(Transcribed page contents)
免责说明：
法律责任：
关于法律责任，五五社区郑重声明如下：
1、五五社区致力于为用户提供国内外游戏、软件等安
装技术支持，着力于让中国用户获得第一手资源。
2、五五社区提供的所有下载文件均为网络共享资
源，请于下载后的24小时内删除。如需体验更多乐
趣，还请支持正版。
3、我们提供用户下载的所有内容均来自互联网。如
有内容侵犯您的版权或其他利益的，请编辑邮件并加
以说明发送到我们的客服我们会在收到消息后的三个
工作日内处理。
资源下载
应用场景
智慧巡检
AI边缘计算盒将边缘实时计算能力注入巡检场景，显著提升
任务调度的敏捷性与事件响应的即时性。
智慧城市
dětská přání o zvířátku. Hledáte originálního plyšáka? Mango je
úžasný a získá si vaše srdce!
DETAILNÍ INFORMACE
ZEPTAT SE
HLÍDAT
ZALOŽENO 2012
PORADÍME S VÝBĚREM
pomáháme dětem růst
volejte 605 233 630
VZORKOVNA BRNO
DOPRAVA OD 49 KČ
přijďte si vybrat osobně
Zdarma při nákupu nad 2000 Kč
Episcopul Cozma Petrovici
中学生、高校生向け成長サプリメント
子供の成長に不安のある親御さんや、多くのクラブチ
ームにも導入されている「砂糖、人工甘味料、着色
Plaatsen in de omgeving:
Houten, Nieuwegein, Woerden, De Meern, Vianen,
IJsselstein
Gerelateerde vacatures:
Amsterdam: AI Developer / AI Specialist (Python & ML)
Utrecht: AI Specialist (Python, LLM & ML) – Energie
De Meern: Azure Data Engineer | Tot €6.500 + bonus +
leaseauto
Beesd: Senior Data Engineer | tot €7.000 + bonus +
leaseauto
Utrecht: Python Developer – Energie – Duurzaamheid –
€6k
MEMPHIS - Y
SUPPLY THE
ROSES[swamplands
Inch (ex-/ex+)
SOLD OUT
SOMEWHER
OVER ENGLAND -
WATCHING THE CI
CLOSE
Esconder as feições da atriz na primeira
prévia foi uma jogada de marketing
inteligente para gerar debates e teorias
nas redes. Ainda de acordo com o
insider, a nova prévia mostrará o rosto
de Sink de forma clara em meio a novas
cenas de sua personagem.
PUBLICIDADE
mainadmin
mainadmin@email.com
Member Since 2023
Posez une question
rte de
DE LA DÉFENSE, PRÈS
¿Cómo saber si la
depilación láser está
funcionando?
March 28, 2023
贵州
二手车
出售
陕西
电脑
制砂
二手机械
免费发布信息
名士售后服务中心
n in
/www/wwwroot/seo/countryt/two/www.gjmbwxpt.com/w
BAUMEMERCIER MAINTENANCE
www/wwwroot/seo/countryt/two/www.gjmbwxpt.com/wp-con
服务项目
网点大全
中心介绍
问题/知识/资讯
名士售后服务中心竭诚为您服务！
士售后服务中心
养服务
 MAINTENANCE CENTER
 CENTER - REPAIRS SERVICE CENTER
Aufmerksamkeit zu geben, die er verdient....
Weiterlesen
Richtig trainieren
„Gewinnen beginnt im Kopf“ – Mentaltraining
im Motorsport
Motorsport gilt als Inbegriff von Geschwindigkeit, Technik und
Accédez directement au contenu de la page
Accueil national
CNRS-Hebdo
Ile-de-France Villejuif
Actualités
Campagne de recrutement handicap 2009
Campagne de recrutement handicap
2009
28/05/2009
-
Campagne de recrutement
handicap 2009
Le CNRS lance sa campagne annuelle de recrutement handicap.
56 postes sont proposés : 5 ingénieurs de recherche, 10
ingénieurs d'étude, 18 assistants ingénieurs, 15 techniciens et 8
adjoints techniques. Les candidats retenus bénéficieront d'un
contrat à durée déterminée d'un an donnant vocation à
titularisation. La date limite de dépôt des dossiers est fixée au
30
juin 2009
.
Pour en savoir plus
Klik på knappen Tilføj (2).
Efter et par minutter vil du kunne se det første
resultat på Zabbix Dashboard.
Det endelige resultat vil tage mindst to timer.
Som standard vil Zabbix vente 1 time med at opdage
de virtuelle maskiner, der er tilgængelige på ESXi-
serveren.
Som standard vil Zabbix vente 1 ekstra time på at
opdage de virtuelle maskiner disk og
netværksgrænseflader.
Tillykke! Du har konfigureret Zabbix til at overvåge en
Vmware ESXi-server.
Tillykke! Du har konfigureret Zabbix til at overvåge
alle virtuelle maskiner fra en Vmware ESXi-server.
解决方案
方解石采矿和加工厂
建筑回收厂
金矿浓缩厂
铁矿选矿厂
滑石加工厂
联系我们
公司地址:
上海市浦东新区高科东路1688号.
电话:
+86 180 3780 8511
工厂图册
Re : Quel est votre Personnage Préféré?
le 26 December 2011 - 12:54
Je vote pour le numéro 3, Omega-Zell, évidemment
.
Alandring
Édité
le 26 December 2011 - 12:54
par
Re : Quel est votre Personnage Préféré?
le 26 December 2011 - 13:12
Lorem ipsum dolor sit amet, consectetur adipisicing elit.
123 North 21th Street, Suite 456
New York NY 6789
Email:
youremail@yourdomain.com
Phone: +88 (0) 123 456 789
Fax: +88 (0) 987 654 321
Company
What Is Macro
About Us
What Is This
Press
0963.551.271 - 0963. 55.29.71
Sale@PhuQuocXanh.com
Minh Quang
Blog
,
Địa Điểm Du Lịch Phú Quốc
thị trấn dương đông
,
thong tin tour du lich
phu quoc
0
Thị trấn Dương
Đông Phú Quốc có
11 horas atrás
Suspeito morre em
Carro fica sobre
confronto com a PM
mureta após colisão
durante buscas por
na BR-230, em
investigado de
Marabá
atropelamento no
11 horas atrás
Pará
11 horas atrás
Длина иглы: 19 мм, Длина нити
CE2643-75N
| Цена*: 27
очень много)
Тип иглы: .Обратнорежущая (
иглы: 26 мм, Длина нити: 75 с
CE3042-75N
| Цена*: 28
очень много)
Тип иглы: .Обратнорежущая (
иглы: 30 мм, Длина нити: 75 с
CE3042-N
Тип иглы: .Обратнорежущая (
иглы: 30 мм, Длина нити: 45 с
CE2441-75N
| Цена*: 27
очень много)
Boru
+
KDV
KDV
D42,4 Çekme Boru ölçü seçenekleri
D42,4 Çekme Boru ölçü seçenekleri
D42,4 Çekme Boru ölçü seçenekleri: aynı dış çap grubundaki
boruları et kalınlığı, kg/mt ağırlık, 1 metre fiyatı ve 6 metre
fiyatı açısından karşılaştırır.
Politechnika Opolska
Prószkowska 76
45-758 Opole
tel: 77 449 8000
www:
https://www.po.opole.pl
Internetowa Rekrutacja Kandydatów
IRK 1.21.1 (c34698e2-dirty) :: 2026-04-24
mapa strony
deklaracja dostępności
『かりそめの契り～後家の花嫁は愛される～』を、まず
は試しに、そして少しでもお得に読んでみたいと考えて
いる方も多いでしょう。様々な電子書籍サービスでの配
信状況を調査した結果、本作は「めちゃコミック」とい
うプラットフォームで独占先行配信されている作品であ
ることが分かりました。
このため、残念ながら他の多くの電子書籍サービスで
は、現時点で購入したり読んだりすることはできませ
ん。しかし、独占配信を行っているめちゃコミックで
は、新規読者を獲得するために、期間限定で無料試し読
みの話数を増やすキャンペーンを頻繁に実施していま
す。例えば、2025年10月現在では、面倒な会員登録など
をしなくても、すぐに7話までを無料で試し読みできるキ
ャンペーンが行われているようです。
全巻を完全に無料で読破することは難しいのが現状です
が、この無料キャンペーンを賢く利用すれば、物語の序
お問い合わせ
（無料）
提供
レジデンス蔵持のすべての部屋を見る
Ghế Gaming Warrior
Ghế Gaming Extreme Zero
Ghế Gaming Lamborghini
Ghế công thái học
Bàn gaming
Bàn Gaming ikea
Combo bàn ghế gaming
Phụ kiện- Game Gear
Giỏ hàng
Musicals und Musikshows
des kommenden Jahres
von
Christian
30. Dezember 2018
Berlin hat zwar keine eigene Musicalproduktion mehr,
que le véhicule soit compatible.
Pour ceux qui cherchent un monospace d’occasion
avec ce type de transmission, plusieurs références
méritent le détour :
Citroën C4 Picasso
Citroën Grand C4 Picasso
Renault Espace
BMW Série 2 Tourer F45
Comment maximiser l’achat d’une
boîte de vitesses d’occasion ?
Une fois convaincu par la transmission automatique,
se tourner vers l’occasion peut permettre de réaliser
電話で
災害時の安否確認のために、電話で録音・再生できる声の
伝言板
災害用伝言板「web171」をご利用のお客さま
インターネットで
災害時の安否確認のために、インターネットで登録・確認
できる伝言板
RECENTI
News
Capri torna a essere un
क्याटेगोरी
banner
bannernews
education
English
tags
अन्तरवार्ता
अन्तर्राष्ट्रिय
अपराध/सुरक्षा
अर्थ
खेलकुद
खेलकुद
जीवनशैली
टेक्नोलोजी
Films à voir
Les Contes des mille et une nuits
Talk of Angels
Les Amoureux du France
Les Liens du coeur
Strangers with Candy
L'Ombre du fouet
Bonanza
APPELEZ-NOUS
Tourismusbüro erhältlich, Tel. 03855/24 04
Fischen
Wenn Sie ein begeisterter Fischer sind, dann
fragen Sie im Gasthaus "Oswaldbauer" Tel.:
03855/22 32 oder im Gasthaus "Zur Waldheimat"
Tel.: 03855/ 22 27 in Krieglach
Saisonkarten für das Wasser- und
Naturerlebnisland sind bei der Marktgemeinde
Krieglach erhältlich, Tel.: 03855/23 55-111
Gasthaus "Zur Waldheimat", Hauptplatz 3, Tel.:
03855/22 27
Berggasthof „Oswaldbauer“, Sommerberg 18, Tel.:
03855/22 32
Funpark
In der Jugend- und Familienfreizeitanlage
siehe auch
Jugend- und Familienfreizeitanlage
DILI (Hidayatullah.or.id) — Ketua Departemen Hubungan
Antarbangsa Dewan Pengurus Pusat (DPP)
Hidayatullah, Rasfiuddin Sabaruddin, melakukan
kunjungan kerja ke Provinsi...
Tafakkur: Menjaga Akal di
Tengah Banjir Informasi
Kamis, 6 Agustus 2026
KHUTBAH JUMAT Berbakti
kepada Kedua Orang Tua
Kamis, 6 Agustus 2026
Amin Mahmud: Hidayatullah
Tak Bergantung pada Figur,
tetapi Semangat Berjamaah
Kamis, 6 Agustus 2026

What is expected: Within the entries, count the lines containing the string "bonus" and state nothing but the result.

Exercise solution: 2